## EXCERPT

Start of Block

This transcript appears in the September 11, 2020 issue of Executive Intelligence Review.
[Print version of this transcript]
Colonel Richard H. Black (USA ret.)
Do We Risk A Military Coup?
This is the edited transcription of the opening pre-recorded remarks by Col. Black, as prepared for the Schiller Institute conference on September 5. Subheads have been added.
By way of background, let me just say that I’m Col. Richard H. Black (ret.). I was a career Judge Advocate officer and former chief of the Army Criminal Law Division, Office of the Judge Advocate General, at the Pentagon. I played a key role in deploying the 7th Infantry Division to quell the 1992 Los Angeles riots.
The Insurrection Act of 1807
Let me give you a little background to start with: The Insurrection Act is among the most fundamental of all federal laws. First enacted in 1807, it has been used repeatedly to carry out government’s most elemental responsibility: that of ensuring domestic tranquility. The Preamble to the Constitution lists the task of ensuring domestic tranquility among the five purposes for which the Constitution of the United States was created. Nothing is more vital than protecting the physical safety of Americans. Military officials are sworn to defend the nation against all enemies, foreign and domestic. But today, as cities are laid waste by violent mobs, the Defense Department seems reticent to defend America against these brutal domestic enemies.

End of Block

## WHAT YOU NEED TO DO
[1] List every date or year that appears in the transcript about the risk of a military coup.
[2] Resume the transcript about the risk of a military coup, picking up right after its final sentence.

## GIVEN RECORDS
Start of Block

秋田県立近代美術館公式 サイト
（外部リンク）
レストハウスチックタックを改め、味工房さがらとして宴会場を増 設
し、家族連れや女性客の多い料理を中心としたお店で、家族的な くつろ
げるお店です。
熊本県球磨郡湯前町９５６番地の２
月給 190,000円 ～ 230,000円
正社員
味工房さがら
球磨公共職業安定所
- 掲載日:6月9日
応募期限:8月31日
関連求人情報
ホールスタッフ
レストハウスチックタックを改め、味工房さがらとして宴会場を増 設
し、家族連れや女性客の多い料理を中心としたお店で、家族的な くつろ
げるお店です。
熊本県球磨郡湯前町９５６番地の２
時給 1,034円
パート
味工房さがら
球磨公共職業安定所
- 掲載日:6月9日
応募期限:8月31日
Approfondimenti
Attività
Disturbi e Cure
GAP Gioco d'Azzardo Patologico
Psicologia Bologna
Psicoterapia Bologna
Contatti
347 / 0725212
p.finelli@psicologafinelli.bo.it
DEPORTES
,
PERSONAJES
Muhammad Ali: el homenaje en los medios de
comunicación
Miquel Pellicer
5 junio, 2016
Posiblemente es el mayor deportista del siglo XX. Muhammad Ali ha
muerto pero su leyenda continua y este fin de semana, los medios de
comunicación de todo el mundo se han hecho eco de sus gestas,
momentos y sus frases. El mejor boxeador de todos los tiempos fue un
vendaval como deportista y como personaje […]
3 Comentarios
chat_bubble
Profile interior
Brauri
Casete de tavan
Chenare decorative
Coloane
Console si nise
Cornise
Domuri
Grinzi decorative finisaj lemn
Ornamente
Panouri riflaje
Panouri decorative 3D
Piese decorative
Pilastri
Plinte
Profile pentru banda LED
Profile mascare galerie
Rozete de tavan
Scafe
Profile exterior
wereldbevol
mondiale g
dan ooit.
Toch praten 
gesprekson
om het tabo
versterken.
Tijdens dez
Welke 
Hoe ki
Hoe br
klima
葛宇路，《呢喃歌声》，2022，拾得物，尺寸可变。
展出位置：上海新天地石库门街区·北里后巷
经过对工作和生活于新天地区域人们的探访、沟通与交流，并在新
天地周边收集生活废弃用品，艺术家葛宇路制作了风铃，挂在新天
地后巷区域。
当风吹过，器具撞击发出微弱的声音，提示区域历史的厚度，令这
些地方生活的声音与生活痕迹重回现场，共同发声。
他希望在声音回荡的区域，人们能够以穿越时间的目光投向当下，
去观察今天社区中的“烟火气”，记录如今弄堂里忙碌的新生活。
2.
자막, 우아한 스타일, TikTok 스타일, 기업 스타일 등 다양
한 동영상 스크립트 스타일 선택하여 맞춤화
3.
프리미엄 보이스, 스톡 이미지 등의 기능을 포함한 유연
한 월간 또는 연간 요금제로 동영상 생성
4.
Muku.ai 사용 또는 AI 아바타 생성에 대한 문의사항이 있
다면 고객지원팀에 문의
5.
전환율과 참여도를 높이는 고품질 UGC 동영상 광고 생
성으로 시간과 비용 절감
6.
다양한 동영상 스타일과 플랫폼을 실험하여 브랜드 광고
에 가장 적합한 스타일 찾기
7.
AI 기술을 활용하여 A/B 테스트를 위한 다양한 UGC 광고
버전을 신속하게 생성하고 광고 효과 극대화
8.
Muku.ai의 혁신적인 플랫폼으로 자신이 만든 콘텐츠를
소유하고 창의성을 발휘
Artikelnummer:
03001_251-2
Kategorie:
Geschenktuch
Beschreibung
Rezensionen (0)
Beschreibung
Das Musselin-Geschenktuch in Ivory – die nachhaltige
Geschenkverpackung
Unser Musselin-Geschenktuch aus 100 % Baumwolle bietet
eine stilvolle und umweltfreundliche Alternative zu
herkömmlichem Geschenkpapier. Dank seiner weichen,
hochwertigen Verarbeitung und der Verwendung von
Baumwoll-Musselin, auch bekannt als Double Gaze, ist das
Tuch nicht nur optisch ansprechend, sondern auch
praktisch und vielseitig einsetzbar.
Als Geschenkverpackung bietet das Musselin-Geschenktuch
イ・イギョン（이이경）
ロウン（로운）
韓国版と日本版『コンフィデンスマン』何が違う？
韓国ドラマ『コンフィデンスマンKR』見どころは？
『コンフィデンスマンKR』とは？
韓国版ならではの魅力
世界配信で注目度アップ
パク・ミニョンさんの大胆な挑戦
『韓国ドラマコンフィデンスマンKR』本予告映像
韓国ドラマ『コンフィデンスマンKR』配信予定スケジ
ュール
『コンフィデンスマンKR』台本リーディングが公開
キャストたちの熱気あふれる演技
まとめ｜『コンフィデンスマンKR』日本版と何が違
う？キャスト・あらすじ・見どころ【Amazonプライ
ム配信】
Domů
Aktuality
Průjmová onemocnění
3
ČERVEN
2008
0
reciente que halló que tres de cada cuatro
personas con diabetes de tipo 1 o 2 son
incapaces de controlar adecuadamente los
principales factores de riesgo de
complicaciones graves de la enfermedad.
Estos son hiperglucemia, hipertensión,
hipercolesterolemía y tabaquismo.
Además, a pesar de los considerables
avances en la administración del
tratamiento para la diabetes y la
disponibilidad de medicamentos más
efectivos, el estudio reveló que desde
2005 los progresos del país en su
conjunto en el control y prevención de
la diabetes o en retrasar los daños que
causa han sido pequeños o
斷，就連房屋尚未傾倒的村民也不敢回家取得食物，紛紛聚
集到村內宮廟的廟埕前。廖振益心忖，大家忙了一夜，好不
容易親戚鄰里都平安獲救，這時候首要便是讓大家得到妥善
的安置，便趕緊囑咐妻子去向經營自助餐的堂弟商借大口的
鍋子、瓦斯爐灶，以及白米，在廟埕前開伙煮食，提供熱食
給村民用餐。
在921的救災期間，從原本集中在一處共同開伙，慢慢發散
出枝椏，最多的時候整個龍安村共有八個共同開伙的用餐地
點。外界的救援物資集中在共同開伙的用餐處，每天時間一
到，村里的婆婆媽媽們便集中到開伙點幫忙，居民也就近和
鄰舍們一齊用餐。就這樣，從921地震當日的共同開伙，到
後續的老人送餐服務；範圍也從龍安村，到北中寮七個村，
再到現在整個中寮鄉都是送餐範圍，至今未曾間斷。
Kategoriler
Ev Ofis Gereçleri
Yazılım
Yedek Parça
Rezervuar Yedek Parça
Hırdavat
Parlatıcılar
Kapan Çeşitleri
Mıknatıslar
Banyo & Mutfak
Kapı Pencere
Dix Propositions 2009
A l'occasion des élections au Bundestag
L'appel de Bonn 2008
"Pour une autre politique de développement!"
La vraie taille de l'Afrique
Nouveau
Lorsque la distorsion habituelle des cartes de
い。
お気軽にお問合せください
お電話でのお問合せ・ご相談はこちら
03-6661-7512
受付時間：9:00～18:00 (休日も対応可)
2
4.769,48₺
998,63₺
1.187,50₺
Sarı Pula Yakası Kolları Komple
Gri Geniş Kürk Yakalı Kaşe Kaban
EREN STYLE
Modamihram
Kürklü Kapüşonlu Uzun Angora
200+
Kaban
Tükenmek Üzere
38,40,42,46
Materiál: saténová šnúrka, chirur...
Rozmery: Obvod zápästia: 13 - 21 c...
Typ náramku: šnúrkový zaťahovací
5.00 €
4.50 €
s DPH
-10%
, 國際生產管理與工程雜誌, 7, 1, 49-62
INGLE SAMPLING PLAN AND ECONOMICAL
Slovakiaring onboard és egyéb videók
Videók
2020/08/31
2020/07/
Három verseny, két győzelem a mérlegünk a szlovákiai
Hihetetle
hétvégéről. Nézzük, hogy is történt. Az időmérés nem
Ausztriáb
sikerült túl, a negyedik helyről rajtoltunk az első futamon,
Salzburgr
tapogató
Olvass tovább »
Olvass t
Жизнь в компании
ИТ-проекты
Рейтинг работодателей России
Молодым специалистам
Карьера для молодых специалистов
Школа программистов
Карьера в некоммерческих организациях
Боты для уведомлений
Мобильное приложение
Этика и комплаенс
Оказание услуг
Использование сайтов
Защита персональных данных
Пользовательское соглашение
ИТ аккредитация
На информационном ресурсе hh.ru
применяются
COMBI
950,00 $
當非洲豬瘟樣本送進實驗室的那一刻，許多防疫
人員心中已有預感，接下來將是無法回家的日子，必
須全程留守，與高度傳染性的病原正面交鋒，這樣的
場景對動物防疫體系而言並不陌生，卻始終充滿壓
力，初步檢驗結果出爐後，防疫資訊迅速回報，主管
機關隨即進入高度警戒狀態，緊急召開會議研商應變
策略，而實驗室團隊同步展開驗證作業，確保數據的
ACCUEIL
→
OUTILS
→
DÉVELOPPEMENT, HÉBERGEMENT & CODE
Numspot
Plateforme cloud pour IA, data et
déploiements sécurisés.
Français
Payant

End of Block

## ANSWERS FOR EACH ITEM
[1] September 11, 2020; September 5; 1992; 1807

[2]
On June 4th, 2020, the prominent publication, Foreign Policy, published a morning brief entitled, “Generals Denounce Trump’s Protest Crackdown Plan.” The brief critiqued the President’s threat to invoke the Insurrection Act, and subtly disparaged its relevance as “a two-century-old law.” But the law empowering the President to quell unrest, using military force, has been invoked 22 times since its first use in 1808. Presidents Thomas Jefferson, Andrew Jackson, Ulysses S. Grant, Rutherford B. Hayes, Grover Cleveland, Woodrow Wilson, Herbert Hoover, Franklin Roosevelt, Dwight Eisenhower, John F. Kennedy, Lyndon Johnson, and George H.W. Bush have each invoked the Insurrection Act to stop riots, enforce desegregation orders, end military disturbances, and quell labor disputes.
The Insurrection Act was last used in 1992, when federal troops, under the command of the U.S. Army’s 7th Infantry Division, effectively quelled a murderous racial upheaval in Los Angeles, following the beating and arrest of Rodney King.
President Donald Trump is the commander-in-chief of the armed forces, outranking every general and official in DOD. It is his duty to maintain domestic tranquility; he has both statutory and inherent constitutional authority to do so. Despite that clear imperative, generals and Pentagon officials have recently created doubt whether the military command can still be counted on to respond to lawful orders by the President. It is no longer clear that the defense establishment functions in a safe, responsible manner today.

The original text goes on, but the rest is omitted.